Variable transformations and Gauss-Legendre quadrature for integrals with endpoint singularities

Abstract:

Gauss–Legendre quadrature formulas have excellent convergence properties when applied to integrals $\int ^1_0f(x) dx$ with $f\in C^\infty [0,1]$. However, their performance deteriorates when the integrands $f(x)$ are in $C^\infty (0,1)$ but are singular at $x=0$ and/or $x=1$. One way of improving the performance of Gauss–Legendre quadrature in such cases is by combining it with a suitable variable transformation such that the transformed integrand has weaker singularities than those of $f(x)$. Thus, if $x=\psi (t)$ is a variable transformation that maps $[0,1]$ onto itself, we apply Gauss–Legendre quadrature to the transformed integral $\int ^1_{0}f(\psi (t))\psi ’(t) dt$, whose singularities at $t=0$ and/or $t=1$ are weaker than those of $f(x)$ at $x=0$ and/or $x=1$. In this work, we first define a new class of variable transformations we denote $\widetilde {\mathcal {S}}_{p,q}$, where $p$ and $q$ are two positive parameters that characterize it.
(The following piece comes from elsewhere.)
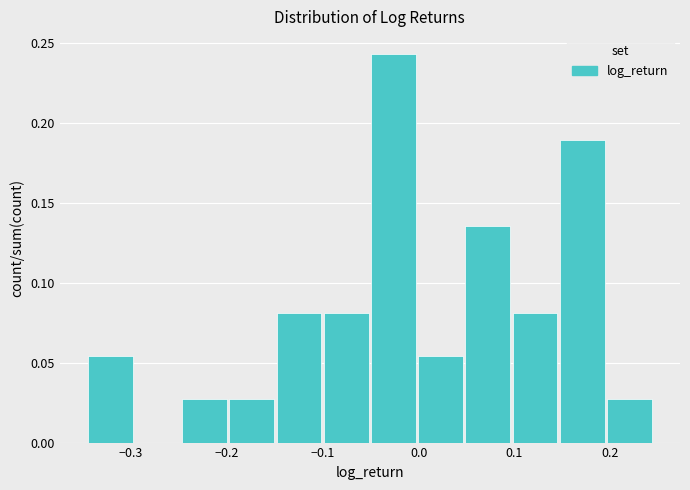

Over which range of the x-axis is the bar tallest?

-0.05 to 0.00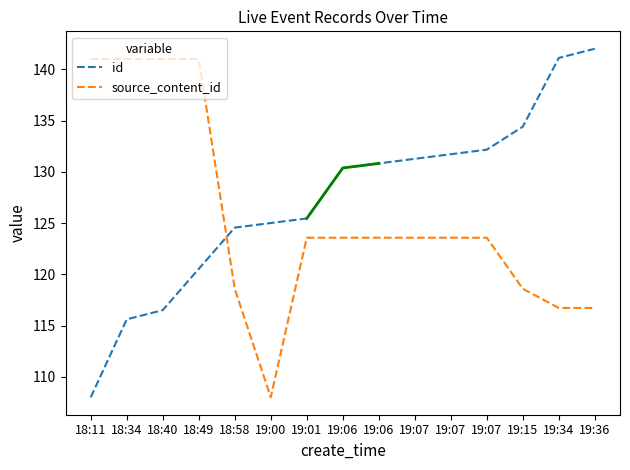

What is the total value across all series at 18:34?

256.6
We also give a simple and easily computable representative of this class. Next, by invoking some recent results by the author concerning asymptotic expansions of Gauss–Legendre quadrature approximations as the number of abscissas tends to infinity, we present a thorough study of convergence of the combined approximation procedure, with variable transformations from $\widetilde {\mathcal {S}}_{p,q}$. We show how optimal results can be obtained by adjusting the parameters $p$ and $q$ of the variable transformation in an appropriate fashion. We also give numerical examples that confirm the theoretical results.